Revised July 8, 2003
FOOD STAMP OVERPAYMENT ERROR RATE HITS RECORD LOW
by Dottie Rosenbaum
PDF of this report If you cannot access the files through the links, right-click on the underlined text, click "Save Link As," download to your directory, and open the document in Adobe Acrobat Reader.
On June 27, the U.S. Department of Agriculture (USDA) released state and national food stamp error rates for federal fiscal year 2002 calculated through the food stamp quality control (QC) system. The national overpayment error rate — the percentage of food stamp benefit dollars issued in excess of the amounts for which households are eligible — fell by a third of a percentage point from 2001 levels to 6.16 percent, the lowest level since USDA began the current system of measuring error rates in 1981. The underpayment error rate fell to 2.1 percent, also the lowest level on record. The combined payment error rate, which is calculated by summing the overpayment and underpayment error rates, fell to an all-time low of 8.26 percent.
Nonetheless, the number of states subject to fiscal penalties based on their error rates rose from fifteen to twenty. This is because the food stamp QC sanction system for 2002 measures states’ performance relative to the national average, ensuring that large numbers of states will be subject to sanctions even when overall performance among the states improves.
In May 2002, as part of the nutrition title of the farm bill, the President signed legislation that changes the system for assessing fiscal sanctions against states, beginning with the 2003 error rates. The new system will focus monetary penalties on the few states with persistently high error rates instead of on a large number of states with minor problems. This reform of the QC sanction system should lessen the pressure that states feel to adopt policies that impede access to the Food Stamp Program. The QC system nonetheless will remain the most sophisticated system for measuring payment accuracy in any major federal public benefit program and will continue to be a critical tool for measuring and monitoring state stewardship of federal food stamp funds.

▶ _Information given_
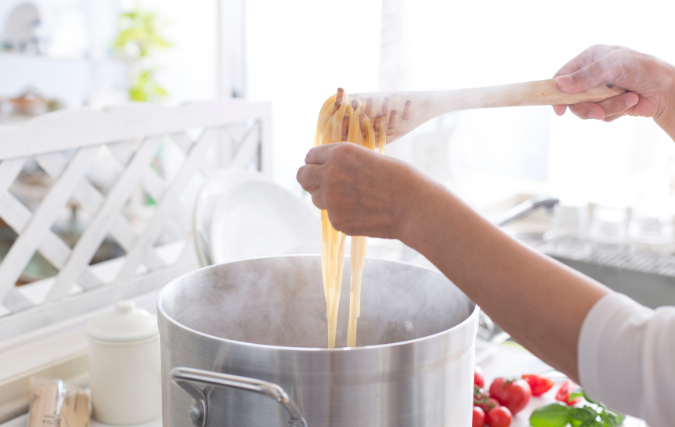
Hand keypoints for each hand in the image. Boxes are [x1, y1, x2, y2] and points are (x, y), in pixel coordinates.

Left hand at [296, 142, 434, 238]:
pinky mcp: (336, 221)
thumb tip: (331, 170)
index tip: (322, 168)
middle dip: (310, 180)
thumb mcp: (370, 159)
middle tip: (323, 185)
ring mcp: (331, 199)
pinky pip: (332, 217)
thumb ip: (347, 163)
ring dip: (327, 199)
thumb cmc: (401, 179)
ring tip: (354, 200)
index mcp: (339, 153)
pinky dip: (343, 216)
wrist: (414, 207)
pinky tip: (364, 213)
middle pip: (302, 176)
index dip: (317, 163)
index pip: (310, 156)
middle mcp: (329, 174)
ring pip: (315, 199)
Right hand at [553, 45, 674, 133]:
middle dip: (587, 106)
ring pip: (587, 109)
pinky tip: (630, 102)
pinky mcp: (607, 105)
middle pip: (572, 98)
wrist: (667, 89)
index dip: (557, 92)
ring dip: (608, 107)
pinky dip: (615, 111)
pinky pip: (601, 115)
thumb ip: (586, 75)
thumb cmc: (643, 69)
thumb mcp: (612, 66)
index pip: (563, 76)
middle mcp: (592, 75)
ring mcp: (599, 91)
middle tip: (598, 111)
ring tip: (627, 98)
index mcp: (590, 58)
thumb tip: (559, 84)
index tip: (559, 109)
* * *
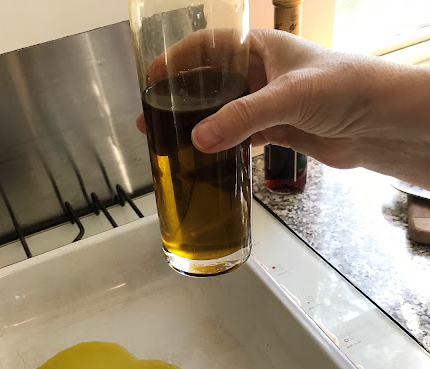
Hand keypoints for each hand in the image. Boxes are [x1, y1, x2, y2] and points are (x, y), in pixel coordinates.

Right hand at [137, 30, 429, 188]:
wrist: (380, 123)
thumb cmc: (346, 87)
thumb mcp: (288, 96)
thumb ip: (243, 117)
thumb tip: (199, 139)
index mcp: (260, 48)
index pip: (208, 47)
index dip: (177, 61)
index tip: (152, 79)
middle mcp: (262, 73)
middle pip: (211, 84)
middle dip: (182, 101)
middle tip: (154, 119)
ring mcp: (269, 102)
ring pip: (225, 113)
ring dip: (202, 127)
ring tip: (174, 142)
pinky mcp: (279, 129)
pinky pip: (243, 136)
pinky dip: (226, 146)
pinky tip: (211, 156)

▶ _Work order_
Could you reproduce, word for word, the part of the food stamp error rate report above that opens with the words containing "Nonetheless, the number" and closes with "the states improves."?

▶ _Solution for this problem_
Nonetheless, the number of states subject to fiscal penalties based on their error rates rose from fifteen to twenty. This is because the food stamp QC sanction system for 2002 measures states’ performance relative to the national average, ensuring that large numbers of states will be subject to sanctions even when overall performance among the states improves.